Whatever the reasons, the system has failed to perform; the test bank is standing at about £75, despite cutting stakes in order to protect it.  Had I not taken such action, the bank would have gone and there would be a deep hole in my wallet.  My own rolling bank, that had made a 60% profit, drifted all the way back to where I was about breaking even (well, about 80p profit) and, due to adopting a watching brief, I have maintained my bank at around that level.  Again, had I continued betting to a liability of 5% of the bank I would be showing a substantial loss.

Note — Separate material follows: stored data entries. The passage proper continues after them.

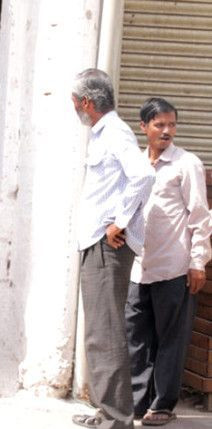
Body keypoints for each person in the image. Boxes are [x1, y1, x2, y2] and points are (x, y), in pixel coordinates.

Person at [70, 69, 155, 429]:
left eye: (75, 102)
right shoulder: (103, 133)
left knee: (104, 332)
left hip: (107, 247)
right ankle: (108, 411)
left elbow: (143, 175)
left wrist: (119, 222)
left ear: (87, 102)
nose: (74, 108)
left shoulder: (114, 132)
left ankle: (117, 418)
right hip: (96, 242)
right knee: (99, 332)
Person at [125, 98, 211, 426]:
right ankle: (137, 402)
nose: (167, 131)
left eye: (172, 125)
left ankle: (162, 404)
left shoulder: (186, 163)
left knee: (171, 338)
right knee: (137, 336)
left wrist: (198, 261)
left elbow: (200, 217)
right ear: (143, 127)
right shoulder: (135, 162)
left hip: (174, 266)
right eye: (159, 125)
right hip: (138, 266)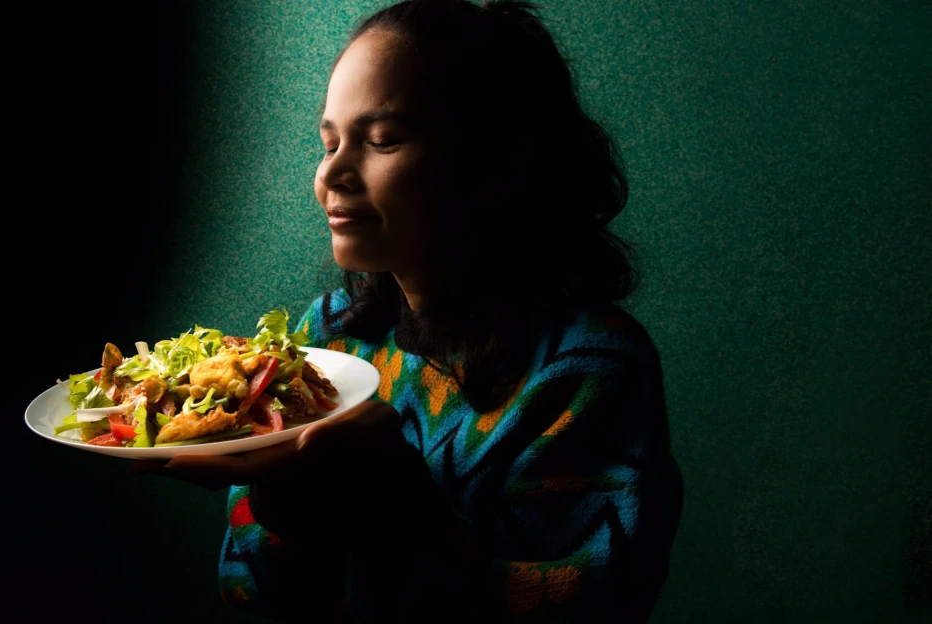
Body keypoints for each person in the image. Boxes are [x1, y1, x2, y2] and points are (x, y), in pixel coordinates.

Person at [146, 1, 683, 621]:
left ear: (500, 163)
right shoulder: (327, 340)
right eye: (330, 143)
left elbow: (588, 605)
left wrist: (401, 509)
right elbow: (249, 588)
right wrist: (280, 509)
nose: (333, 173)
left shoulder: (588, 370)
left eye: (382, 140)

Just as an aside, it was pointed out to me that there was an anomaly with the results as published on the Profit Place website – something placed and was not included in the results.  However, the author has made clear that the Profit Place team are human and mistakes are inevitable.  The results published on the site during the course of the test are very much in line with mine: sometimes they have got on and I haven’t, sometimes the other way round.  Sometimes I have got a better price than on the site and sometimes they have done better than me.  All-in-all it has balanced out and everything is clearly genuine

Given that the author and his partner have obviously worked very hard to provide a system that has been well researched (but that may have suffered from “the law of the unforeseen consequence”), that the level of support is excellent and that in all other ways this should have been an excellent product – it’s just that it isn’t working at present – I am very reluctant to give this the thumbs down.  Unfortunately, I can’t do otherwise and so I shall recommend to Graham that this goes on the Failed Systems list.  However, I am not going to give up on it.  I shall check in on it from time to time and if there is a turn round (fewer users effecting prices for instance) I shall make sure it doesn’t go unreported.